— Слепо-о-ому, убо-о-гому, пано-о-очки доро-ги-е! — на одной ноте тянул возле стены нищий в черном порванном пальто, с палкой в руке и надвинутой на глаза кепкой. И выставлял перед собой измятую грязную бумажку, свидетельствовавшую о его слепоте и бедности. Изредка прохожие бросали ему в жестяную коробку полкопейки и, не останавливаясь, не поворачивая головы, шли дальше. Слепец заученно стонал да стонал, клянчил да, клянчил. Наверное, он ни на миг не задумывался о тех, которые пробегали мимо: кто они, старые или молодые, мужчины или женщины, обходительная генеральская доченька, которая могла бы и пятиалтынный бросить, или разодетая общая любовница, подарившая медную монетку — долю из заработанных ею денег. Нищий ничего не видел. Перед глазами стояла сплошная черная стена с серебристыми блестками, сыпавшимися из вечного мрака. В памяти всплывали картины далекого прошлого, когда он был зрячий и своим несчастьем еще не выделялся среди людской массы. А уже стал и глуховат, звенело в ушах, и по походке не угадывал, кто проходил из толпы мимо.
Шумели липы вверху гулял ветер.
Лявон присел на скамейке возле широкого тротуара, на той стороне улицы, где деревья росли гуще и где было мало прохожих. Глаза устало смыкались. Веки были тяжелые и слипались. В голову тотчас полезли всякие мысли и стали ворочаться среди давно и много раз передуманного и знакомого, как что-то неясное на пустом унылом поле в мрачный и ненастный осенний вечер.
«Из городского омута — в родную хату,— в который уже раз пронеслось в голове.— Зачем? К чему мне все это?» — роилось в сознании, но сейчас Лявон нетерпеливо отбрасывал эти мысли, ему хотелось лишь одного: долго-долго сидеть под этими высокими старыми липами, в тишине и покое.
Подул ветерок и сорвал с ветвей несколько холодных капелек за ворот. И неприятно и вместе с тем вроде бы приятно. «Если идти после дождя по меже, среди высокого густого жита, вода так же брызжет в лицо, приятно и весело от нее»,— подумал Лявон, затем плотнее закрыл глаза и вспомнил родное поле. «Росистое утро, ясное, но уже не такое теплое, как в начале лета, солнце... Бабы жнут овес. Вокруг тишина. На сжатый пригорок мальчишки пустили лошадей, а сами, путаясь в уздечках, затеяли борьбу. Мужик с косой на плече идет докашивать болото. Спелые сливы черными гроздьями свисают с ветвей; белые же сливы, такие прозрачно-розовые на солнце, так соблазнительно смотрят на тебя, что рука сама тянется сорвать их и попробовать, смакуя...» У Лявона даже сладко стало во рту, как и тогда, на Ивана Головореза, когда ходил с матерью к тетушке в гости и ел у нее мед с яблоками и необычайно вкусные и красивые белые сливы. «Жатва... Уже с рассвета молотят.

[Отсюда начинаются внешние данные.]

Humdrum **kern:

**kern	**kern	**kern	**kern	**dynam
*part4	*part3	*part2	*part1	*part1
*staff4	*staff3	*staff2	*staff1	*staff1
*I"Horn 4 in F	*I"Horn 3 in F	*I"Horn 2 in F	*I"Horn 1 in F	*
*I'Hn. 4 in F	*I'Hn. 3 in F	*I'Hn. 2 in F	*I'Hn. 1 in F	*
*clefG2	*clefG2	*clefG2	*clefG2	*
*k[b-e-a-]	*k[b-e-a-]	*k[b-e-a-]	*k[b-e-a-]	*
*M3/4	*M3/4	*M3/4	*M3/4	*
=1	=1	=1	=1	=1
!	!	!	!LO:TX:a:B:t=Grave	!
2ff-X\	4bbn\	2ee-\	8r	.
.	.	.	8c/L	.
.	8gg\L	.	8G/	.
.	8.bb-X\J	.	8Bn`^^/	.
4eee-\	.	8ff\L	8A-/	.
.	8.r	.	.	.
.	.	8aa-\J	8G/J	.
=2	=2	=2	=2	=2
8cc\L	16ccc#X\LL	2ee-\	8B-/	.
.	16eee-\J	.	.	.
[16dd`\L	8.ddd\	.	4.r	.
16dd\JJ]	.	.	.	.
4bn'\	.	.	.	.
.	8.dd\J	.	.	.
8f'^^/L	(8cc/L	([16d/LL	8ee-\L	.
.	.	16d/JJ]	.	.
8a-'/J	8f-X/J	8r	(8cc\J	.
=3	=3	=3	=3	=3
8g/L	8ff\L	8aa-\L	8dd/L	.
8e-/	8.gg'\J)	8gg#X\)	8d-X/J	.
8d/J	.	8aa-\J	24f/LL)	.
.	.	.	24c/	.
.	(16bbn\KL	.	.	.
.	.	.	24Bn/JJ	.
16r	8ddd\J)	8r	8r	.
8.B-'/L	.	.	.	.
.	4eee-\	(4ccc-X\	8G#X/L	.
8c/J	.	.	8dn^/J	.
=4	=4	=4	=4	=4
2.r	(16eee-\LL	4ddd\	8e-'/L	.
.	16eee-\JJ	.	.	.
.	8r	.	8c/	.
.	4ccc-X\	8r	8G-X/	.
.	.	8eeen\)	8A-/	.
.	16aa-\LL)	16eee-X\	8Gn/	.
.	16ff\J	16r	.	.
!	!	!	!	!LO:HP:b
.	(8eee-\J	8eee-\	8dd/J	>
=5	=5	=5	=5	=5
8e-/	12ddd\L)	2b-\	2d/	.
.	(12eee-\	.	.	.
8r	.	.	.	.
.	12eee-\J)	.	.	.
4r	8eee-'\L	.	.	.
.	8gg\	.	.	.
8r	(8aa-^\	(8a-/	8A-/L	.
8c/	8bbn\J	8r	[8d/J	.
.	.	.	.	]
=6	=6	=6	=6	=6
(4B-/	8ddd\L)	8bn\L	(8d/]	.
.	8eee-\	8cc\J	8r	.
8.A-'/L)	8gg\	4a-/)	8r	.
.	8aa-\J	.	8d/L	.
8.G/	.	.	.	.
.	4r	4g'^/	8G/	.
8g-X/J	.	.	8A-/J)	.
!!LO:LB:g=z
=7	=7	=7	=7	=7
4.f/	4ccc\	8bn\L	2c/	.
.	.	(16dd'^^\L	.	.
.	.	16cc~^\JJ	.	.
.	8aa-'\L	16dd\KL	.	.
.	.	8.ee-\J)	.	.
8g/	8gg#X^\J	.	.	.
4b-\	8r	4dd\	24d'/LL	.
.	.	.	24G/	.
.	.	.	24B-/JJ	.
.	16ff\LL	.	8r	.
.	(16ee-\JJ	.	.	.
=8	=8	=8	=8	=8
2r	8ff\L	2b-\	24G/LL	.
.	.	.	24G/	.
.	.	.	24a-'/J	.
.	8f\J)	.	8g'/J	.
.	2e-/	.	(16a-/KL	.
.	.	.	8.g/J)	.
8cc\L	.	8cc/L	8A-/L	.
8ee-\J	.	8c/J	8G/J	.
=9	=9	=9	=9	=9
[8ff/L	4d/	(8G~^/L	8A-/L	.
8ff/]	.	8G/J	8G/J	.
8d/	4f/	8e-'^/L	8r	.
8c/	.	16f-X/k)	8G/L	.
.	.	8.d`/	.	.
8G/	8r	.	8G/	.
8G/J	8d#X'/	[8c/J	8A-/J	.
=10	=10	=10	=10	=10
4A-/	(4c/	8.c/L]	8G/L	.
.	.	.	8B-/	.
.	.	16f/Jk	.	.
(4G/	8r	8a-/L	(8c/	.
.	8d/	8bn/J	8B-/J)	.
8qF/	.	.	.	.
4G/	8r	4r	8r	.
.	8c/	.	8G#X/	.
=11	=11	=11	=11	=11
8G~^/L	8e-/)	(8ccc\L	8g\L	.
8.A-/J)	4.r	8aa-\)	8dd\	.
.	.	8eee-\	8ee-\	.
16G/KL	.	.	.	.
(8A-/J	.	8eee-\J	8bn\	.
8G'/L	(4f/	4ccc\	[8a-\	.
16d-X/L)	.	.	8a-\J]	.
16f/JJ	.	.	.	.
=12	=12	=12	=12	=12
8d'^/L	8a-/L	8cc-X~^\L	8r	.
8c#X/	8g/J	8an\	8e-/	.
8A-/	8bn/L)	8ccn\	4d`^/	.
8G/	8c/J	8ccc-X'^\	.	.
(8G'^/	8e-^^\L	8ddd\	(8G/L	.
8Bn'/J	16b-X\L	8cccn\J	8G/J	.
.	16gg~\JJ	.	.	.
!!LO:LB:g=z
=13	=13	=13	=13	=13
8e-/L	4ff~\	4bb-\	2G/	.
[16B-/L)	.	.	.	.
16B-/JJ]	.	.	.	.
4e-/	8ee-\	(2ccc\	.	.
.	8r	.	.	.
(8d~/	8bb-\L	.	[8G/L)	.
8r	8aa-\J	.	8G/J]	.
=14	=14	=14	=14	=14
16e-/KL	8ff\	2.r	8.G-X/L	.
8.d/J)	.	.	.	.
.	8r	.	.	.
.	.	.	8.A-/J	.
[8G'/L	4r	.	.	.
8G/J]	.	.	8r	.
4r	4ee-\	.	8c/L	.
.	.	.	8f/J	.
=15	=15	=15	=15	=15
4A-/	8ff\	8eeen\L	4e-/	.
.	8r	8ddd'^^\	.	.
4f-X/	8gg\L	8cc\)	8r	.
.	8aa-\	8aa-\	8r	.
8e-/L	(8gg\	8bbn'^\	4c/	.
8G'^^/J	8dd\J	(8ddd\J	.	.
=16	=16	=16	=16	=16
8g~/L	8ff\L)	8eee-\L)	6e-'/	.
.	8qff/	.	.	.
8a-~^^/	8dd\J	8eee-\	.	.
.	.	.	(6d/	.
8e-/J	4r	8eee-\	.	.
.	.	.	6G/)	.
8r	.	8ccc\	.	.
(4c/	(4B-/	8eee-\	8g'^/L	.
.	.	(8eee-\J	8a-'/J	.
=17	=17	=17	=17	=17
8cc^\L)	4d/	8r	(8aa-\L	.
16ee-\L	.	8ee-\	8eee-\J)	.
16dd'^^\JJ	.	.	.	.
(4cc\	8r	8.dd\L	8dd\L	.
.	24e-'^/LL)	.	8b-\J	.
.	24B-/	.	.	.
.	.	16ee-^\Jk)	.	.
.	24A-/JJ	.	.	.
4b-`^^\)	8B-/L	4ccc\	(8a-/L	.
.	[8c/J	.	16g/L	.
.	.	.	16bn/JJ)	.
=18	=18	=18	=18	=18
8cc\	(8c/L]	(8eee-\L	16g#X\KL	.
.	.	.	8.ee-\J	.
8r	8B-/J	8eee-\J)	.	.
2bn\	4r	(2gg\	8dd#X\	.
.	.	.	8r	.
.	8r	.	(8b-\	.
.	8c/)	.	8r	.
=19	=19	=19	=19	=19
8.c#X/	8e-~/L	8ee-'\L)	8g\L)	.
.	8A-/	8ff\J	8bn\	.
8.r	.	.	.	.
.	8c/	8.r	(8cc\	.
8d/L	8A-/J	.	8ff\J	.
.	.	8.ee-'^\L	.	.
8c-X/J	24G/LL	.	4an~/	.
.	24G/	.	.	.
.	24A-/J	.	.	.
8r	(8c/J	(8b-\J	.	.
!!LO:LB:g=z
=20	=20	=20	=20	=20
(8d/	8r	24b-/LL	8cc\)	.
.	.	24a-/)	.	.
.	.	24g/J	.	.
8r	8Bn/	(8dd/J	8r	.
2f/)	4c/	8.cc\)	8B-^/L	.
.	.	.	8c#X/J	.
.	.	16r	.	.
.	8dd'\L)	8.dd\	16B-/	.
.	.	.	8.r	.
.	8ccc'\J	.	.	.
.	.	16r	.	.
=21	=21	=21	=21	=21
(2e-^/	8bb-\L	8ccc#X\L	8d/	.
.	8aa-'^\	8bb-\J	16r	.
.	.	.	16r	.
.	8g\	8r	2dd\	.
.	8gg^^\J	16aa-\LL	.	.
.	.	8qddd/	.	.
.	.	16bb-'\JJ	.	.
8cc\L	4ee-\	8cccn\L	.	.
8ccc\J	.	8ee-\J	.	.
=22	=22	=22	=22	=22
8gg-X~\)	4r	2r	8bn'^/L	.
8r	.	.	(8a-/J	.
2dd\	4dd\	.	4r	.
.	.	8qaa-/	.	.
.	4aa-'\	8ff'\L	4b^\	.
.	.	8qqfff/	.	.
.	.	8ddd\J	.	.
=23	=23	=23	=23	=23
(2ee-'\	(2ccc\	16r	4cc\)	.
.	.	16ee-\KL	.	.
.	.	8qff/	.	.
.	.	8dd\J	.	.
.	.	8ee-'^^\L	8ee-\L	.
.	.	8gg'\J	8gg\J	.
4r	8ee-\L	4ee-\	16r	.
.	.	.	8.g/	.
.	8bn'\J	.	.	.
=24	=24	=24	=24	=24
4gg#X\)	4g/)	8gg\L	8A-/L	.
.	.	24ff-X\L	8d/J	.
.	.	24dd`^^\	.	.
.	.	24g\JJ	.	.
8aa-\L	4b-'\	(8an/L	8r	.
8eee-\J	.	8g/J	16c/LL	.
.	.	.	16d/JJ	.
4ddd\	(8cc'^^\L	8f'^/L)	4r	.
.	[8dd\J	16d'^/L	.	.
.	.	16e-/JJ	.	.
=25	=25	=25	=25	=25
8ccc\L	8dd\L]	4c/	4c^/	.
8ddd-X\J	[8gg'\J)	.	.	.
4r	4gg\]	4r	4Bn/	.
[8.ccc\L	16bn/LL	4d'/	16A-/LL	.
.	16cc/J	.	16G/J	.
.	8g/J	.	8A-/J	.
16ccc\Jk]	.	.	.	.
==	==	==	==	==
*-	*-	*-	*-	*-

Цепы — та-та-та! Та-та-та! За рощей, у шляхты, гудит молотилка, гудит и дрожит...» Вот и тут Лявон — среди шума, только не того, деревенского, а городского, противного, с ночным хохотом и ночными слезами нервных девчат и болезненных парней, с ноющей болью под ложечкой и постоянным чадом в голове. И в этом шуме он всегда был чужим и одиноким.
Динь-динь-динь!..— ударила в уши дробная трель вокзального звонка. Лявону не хотелось ни сидеть, ни ходить, но он встал со скамейки и медленным шагом подался на вокзал.

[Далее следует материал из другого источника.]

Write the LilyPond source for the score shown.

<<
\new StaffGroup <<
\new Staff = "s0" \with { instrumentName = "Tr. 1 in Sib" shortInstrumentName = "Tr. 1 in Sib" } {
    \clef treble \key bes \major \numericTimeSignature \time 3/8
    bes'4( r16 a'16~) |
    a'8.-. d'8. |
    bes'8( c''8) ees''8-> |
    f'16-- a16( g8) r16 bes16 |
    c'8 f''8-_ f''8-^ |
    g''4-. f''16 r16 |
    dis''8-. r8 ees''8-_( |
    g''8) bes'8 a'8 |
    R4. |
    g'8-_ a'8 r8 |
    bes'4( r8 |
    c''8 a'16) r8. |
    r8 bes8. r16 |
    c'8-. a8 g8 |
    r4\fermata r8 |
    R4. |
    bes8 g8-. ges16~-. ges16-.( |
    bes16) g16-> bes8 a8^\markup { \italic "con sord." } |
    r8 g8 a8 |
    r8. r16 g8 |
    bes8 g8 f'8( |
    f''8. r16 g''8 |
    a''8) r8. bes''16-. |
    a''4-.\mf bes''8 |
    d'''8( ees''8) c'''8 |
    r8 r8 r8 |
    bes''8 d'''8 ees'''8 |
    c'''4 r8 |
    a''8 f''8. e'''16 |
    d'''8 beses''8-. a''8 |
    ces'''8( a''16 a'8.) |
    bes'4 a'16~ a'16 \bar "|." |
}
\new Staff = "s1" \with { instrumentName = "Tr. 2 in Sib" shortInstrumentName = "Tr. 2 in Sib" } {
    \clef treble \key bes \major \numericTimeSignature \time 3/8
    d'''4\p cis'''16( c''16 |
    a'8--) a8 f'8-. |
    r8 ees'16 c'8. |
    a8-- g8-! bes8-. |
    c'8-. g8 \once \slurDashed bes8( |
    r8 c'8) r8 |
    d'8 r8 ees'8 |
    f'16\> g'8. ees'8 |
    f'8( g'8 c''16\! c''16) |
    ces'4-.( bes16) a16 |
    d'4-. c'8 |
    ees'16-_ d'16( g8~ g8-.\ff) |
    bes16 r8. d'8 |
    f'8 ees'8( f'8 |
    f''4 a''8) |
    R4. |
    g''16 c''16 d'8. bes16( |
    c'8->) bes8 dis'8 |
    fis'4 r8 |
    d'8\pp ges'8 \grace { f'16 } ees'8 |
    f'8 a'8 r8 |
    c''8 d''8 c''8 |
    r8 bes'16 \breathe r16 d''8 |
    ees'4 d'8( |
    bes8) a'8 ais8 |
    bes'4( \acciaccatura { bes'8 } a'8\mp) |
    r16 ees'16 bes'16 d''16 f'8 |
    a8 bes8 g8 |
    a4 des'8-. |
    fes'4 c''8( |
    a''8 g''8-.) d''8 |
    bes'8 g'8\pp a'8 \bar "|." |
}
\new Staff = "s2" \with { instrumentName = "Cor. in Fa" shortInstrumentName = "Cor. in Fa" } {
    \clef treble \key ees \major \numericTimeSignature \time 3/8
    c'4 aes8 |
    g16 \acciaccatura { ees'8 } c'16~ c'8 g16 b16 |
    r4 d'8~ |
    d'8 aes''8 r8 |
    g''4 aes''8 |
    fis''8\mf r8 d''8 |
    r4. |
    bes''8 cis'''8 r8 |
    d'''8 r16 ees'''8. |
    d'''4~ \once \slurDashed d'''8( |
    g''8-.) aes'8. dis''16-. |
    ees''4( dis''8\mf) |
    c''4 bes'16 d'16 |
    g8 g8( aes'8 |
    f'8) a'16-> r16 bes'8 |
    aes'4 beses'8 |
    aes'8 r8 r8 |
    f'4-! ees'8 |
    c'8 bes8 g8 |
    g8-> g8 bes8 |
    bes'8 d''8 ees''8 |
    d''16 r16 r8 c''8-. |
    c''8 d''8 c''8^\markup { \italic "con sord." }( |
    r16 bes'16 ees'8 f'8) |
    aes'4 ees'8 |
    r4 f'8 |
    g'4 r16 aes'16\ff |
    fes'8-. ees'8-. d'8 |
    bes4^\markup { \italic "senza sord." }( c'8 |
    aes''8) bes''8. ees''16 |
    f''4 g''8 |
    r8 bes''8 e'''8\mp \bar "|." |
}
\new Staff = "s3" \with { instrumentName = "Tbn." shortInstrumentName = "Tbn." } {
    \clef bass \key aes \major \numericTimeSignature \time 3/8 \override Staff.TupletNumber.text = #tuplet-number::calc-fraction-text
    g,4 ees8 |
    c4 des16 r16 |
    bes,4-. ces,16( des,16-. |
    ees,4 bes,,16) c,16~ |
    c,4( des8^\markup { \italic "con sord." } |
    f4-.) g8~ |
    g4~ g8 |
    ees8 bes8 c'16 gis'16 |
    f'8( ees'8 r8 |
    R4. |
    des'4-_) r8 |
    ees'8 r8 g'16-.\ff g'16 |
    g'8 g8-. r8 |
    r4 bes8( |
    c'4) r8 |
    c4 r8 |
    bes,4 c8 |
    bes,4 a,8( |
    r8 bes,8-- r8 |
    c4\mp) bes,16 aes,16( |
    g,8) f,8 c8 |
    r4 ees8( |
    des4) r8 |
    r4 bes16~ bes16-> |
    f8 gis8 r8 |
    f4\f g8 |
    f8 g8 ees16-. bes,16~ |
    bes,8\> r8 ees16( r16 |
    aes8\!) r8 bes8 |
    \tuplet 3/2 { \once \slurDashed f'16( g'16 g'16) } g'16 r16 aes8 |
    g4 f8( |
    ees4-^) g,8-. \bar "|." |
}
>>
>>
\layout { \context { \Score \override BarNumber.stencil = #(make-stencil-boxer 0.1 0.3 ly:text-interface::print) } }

Длиннющий ряд возниц стоял возле крыльца. Лошади нетерпеливо стригли ушами, били копытами землю. В будках, за столами с колбасой, хлебом, яблоками, конфетами, папиросами и разным мелким товаром сидели, как наседки, мещанки. Зычными голосами зазывали к своему товару прохожих, ссорились между собой резко и визгливо, но в действительности только язвительно, а не злобно. И этих бедных будок было не счесть. В самой дальней из них сидел однорукий дед и терпеливо объяснял безусому, худощавому, с птичьим носиком солдатику, что у его соседки яблоки гнилые и горькие, а вот у него сладкие и на копейку дешевле. Солдатик, однако, выслушал старика и, ничего не купив, пошел своей дорогой. Соседка же, толстая, с грубым голосом баба-мещанка, только посмеивалась над дедом.